Biotech execs have been bullish supporters of the FDA in recent years, offering their appreciation of faster review times with new programs like the breakthrough therapy designation. But if there’s one recurrent gripe you hear frequently, it’s that the regulators biopharma companies and patient advocates deal with don’t have the right kind of scientific experience for the drugs under review — especially as you stray outside of oncology.
Now, new broom and broad mandate in hand, FDA Commissioner Scott Gottlieb is rolling out a pilot program to start a talent hunt, looking to better match new hires with the many jobs they have open. And the agency plans to start by recruiting new staffers for the PDUFA-related positions in the drugs and biologics programs.

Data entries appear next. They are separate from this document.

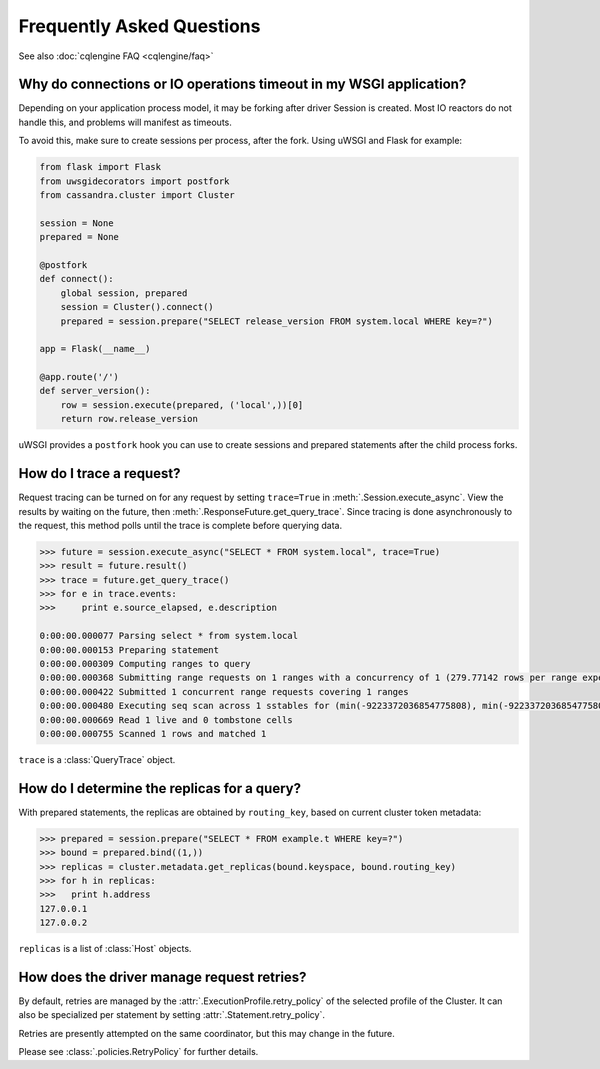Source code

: Frequently Asked Questions
==========================

See also :doc:`cqlengine FAQ <cqlengine/faq>`

Why do connections or IO operations timeout in my WSGI application?
-------------------------------------------------------------------
Depending on your application process model, it may be forking after driver Session is created. Most IO reactors do not handle this, and problems will manifest as timeouts.

To avoid this, make sure to create sessions per process, after the fork. Using uWSGI and Flask for example:

.. code-block:: python

    from flask import Flask
    from uwsgidecorators import postfork
    from cassandra.cluster import Cluster

    session = None
    prepared = None

    @postfork
    def connect():
        global session, prepared
        session = Cluster().connect()
        prepared = session.prepare("SELECT release_version FROM system.local WHERE key=?")

    app = Flask(__name__)

    @app.route('/')
    def server_version():
        row = session.execute(prepared, ('local',))[0]
        return row.release_version

uWSGI provides a ``postfork`` hook you can use to create sessions and prepared statements after the child process forks.

How do I trace a request?
-------------------------
Request tracing can be turned on for any request by setting ``trace=True`` in :meth:`.Session.execute_async`. View the results by waiting on the future, then :meth:`.ResponseFuture.get_query_trace`.
Since tracing is done asynchronously to the request, this method polls until the trace is complete before querying data.

.. code-block:: python

    >>> future = session.execute_async("SELECT * FROM system.local", trace=True)
    >>> result = future.result()
    >>> trace = future.get_query_trace()
    >>> for e in trace.events:
    >>>     print e.source_elapsed, e.description

    0:00:00.000077 Parsing select * from system.local
    0:00:00.000153 Preparing statement
    0:00:00.000309 Computing ranges to query
    0:00:00.000368 Submitting range requests on 1 ranges with a concurrency of 1 (279.77142 rows per range expected)
    0:00:00.000422 Submitted 1 concurrent range requests covering 1 ranges
    0:00:00.000480 Executing seq scan across 1 sstables for (min(-9223372036854775808), min(-9223372036854775808))
    0:00:00.000669 Read 1 live and 0 tombstone cells
    0:00:00.000755 Scanned 1 rows and matched 1

``trace`` is a :class:`QueryTrace` object.

How do I determine the replicas for a query?
----------------------------------------------
With prepared statements, the replicas are obtained by ``routing_key``, based on current cluster token metadata:

.. code-block:: python

    >>> prepared = session.prepare("SELECT * FROM example.t WHERE key=?")
    >>> bound = prepared.bind((1,))
    >>> replicas = cluster.metadata.get_replicas(bound.keyspace, bound.routing_key)
    >>> for h in replicas:
    >>>   print h.address
    127.0.0.1
    127.0.0.2

``replicas`` is a list of :class:`Host` objects.

How does the driver manage request retries?
-------------------------------------------
By default, retries are managed by the :attr:`.ExecutionProfile.retry_policy` of the selected profile of the
Cluster. It can also be specialized per statement by setting :attr:`.Statement.retry_policy`.

Retries are presently attempted on the same coordinator, but this may change in the future.

Please see :class:`.policies.RetryPolicy` for further details.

“To take on this new effort, we’re establishing a dedicated group of full-time staff with the responsibility to ensure that we reliably and predictably identify, recruit, and efficiently hire the scientific personnel the Agency needs,” notes Gottlieb in a new blog post out this morning. “Professional staff from our centers with experience recruiting specialized scientific and medical staffing will be key members of this new pilot effort. Staff from the Office of Operations will assist with the identification of potential candidates from key scientific disciplines.”

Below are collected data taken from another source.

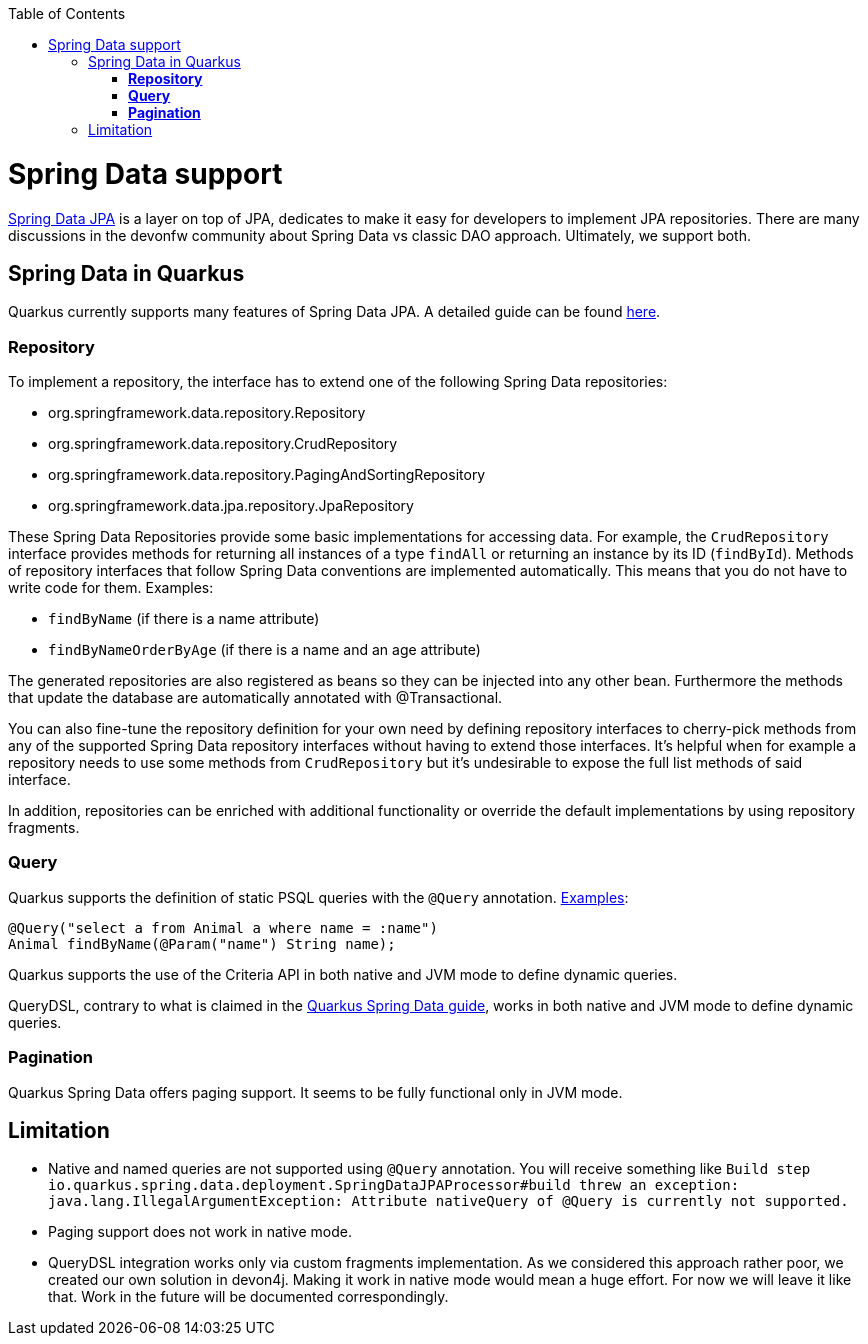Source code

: :toc: macro
toc::[]

= Spring Data support

https://spring.io/projects/spring-data-jpa[Spring Data JPA] is a layer on top of JPA, dedicates to make it easy for developers to implement JPA repositories.
There are many discussions in the devonfw community about Spring Data vs classic DAO approach. Ultimately, we support both.

== Spring Data in Quarkus

Quarkus currently supports many features of Spring Data JPA. A detailed guide can be found https://quarkus.io/guides/spring-data-jpa[here].

=== **Repository**
To implement a repository, the interface has to extend one of the following Spring Data repositories:

    * org.springframework.data.repository.Repository
    * org.springframework.data.repository.CrudRepository
    * org.springframework.data.repository.PagingAndSortingRepository
    * org.springframework.data.jpa.repository.JpaRepository

These Spring Data Repositories provide some basic implementations for accessing data. For example, the `CrudRepository` interface provides methods for returning all instances of a type `findAll` or returning an instance by its ID (`findById`).
Methods of repository interfaces that follow Spring Data conventions are implemented automatically. This means that you do not have to write code for them. Examples:

    * `findByName` (if there is a name attribute)
    * `findByNameOrderByAge` (if there is a name and an age attribute)

The generated repositories are also registered as beans so they can be injected into any other bean. Furthermore the methods that update the database are automatically annotated with @Transactional.

You can also fine-tune the repository definition for your own need by defining repository interfaces to cherry-pick methods from any of the supported Spring Data repository interfaces without having to extend those interfaces. It's helpful when for example a repository needs to use some methods from `CrudRepository` but it's undesirable to expose the full list methods of said interface.

In addition, repositories can be enriched with additional functionality or override the default implementations by using repository fragments.

=== **Query**

Quarkus supports the definition of static PSQL queries with the `@Query` annotation. https://github.com/devonfw-sample/devon4quarkus-reference/blob/62e7cb6c7af9668f864c6386fdc79464715ce8fb/src/main/java/com/devonfw/demoquarkus/domain/repo/AnimalRepository.java#L12[Examples]:
```
@Query("select a from Animal a where name = :name")
Animal findByName(@Param("name") String name);
```
Quarkus supports the use of the Criteria API in both native and JVM mode to define dynamic queries.

QueryDSL, contrary to what is claimed in the https://quarkus.io/guides/spring-data-jpa[Quarkus Spring Data guide], works in both native and JVM mode to define dynamic queries.

=== **Pagination**
Quarkus Spring Data offers paging support. It seems to be fully functional only in JVM mode.

== Limitation

* Native and named queries are not supported using `@Query` annotation. You will receive something like `Build step io.quarkus.spring.data.deployment.SpringDataJPAProcessor#build threw an exception: java.lang.IllegalArgumentException: Attribute nativeQuery of @Query is currently not supported.`
* Paging support does not work in native mode.
* QueryDSL integration works only via custom fragments implementation. As we considered this approach rather poor, we created our own solution in devon4j. Making it work in native mode would mean a huge effort. For now we will leave it like that. Work in the future will be documented correspondingly.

Gottlieb has asked CDER’s Melanie Keller to take charge. She’ll be running the pilot from a newly-created position inside the Office of Medical Products and Tobacco.

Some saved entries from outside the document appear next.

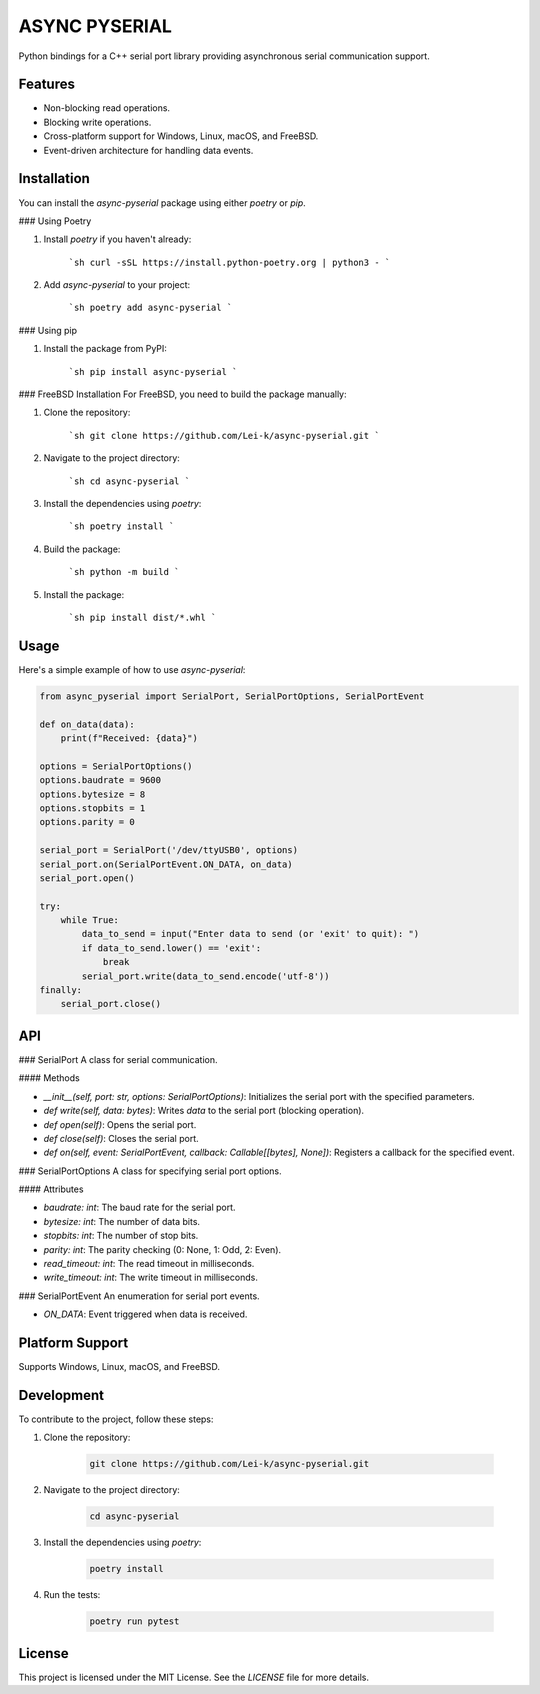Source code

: ASYNC PYSERIAL
===============

Python bindings for a C++ serial port library providing asynchronous serial communication support.

Features
--------
- Non-blocking read operations.
- Blocking write operations.
- Cross-platform support for Windows, Linux, macOS, and FreeBSD.
- Event-driven architecture for handling data events.

Installation
------------
You can install the `async-pyserial` package using either `poetry` or `pip`.

### Using Poetry

1. Install `poetry` if you haven't already:

    ```sh
    curl -sSL https://install.python-poetry.org | python3 -
    ```

2. Add `async-pyserial` to your project:

    ```sh
    poetry add async-pyserial
    ```

### Using pip

1. Install the package from PyPI:

    ```sh
    pip install async-pyserial
    ```

### FreeBSD Installation
For FreeBSD, you need to build the package manually:

1. Clone the repository:

    ```sh
    git clone https://github.com/Lei-k/async-pyserial.git
    ```

2. Navigate to the project directory:

    ```sh
    cd async-pyserial
    ```

3. Install the dependencies using `poetry`:

    ```sh
    poetry install
    ```

4. Build the package:

    ```sh
    python -m build
    ```

5. Install the package:

    ```sh
    pip install dist/*.whl
    ```

Usage
-----
Here's a simple example of how to use `async-pyserial`:

.. code-block:: python

    from async_pyserial import SerialPort, SerialPortOptions, SerialPortEvent

    def on_data(data):
        print(f"Received: {data}")

    options = SerialPortOptions()
    options.baudrate = 9600
    options.bytesize = 8
    options.stopbits = 1
    options.parity = 0

    serial_port = SerialPort('/dev/ttyUSB0', options)
    serial_port.on(SerialPortEvent.ON_DATA, on_data)
    serial_port.open()

    try:
        while True:
            data_to_send = input("Enter data to send (or 'exit' to quit): ")
            if data_to_send.lower() == 'exit':
                break
            serial_port.write(data_to_send.encode('utf-8'))
    finally:
        serial_port.close()

API
---
### SerialPort
A class for serial communication.

#### Methods

- `__init__(self, port: str, options: SerialPortOptions)`: Initializes the serial port with the specified parameters.
- `def write(self, data: bytes)`: Writes `data` to the serial port (blocking operation).
- `def open(self)`: Opens the serial port.
- `def close(self)`: Closes the serial port.
- `def on(self, event: SerialPortEvent, callback: Callable[[bytes], None])`: Registers a callback for the specified event.

### SerialPortOptions
A class for specifying serial port options.

#### Attributes

- `baudrate: int`: The baud rate for the serial port.
- `bytesize: int`: The number of data bits.
- `stopbits: int`: The number of stop bits.
- `parity: int`: The parity checking (0: None, 1: Odd, 2: Even).
- `read_timeout: int`: The read timeout in milliseconds.
- `write_timeout: int`: The write timeout in milliseconds.

### SerialPortEvent
An enumeration for serial port events.

- `ON_DATA`: Event triggered when data is received.

Platform Support
----------------
Supports Windows, Linux, macOS, and FreeBSD.

Development
-----------
To contribute to the project, follow these steps:

1. Clone the repository:

    .. code-block:: shell

        git clone https://github.com/Lei-k/async-pyserial.git

2. Navigate to the project directory:

    .. code-block:: shell

        cd async-pyserial

3. Install the dependencies using `poetry`:

    .. code-block:: shell

        poetry install

4. Run the tests:

    .. code-block:: shell

        poetry run pytest

License
-------
This project is licensed under the MIT License. See the `LICENSE` file for more details.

The FDA has been plagued by hundreds of positions long left open at the agency, making recruitment a key issue for Gottlieb as he navigated his recent confirmation hearing at the Senate. Without a legion of regulators to help clear the backlog of generic applications, Gottlieb’s plan to accelerate a wave of cheap new drugs to the market will be hampered by a lack of hands on deck. And he’s also relying on better expertise at the agency to help with the adoption of new technologies that will be central to faster, more efficient drug development.
That’s where the rubber hits the road for the global biotech industry. No one wants to have to explain the science they’re using when looking to set up a development plan or angle for an approval. A commitment to sharpen the FDA’s expertise and keep the focus on accelerated OKs won’t meet with any objections in the industry — or anywhere else for that matter.
Delivering on this promise will be key to Gottlieb’s continuing popularity in biotech.